--- Input data Enclosed Below ---

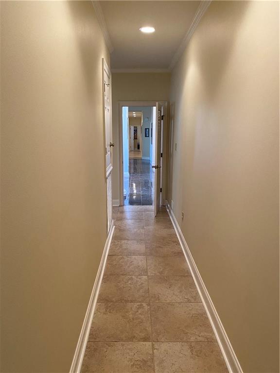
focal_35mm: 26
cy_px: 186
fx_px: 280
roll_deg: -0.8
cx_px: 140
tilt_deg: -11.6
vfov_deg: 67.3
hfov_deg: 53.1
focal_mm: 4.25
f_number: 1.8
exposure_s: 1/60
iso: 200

--- End of Enclosed Input data ---
--- Input data Enclosed Below ---

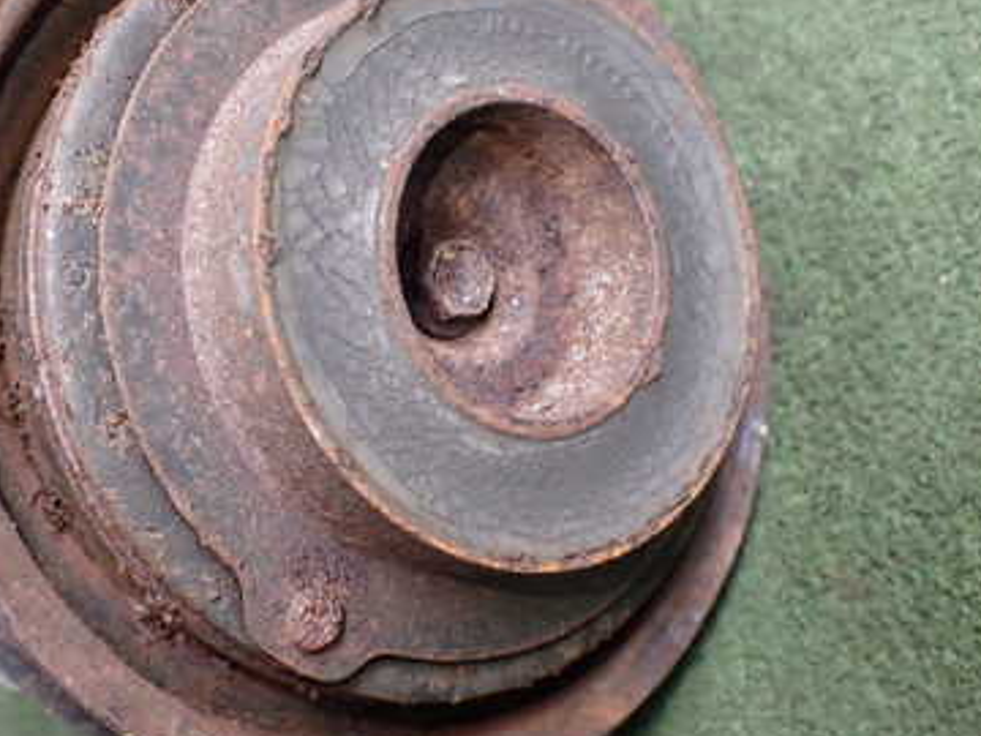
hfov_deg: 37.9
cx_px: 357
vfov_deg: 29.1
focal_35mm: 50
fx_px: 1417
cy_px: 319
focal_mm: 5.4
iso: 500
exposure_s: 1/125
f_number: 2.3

--- End of Enclosed Input data ---

• Your task:
Copy exactly the stretch of data above from the line with "hfov_deg: 37.9" through the line with "f_number: 2.3", and omit all other lines.

• Problem solution:
hfov_deg: 37.9
cx_px: 357
vfov_deg: 29.1
focal_35mm: 50
fx_px: 1417
cy_px: 319
focal_mm: 5.4
iso: 500
exposure_s: 1/125
f_number: 2.3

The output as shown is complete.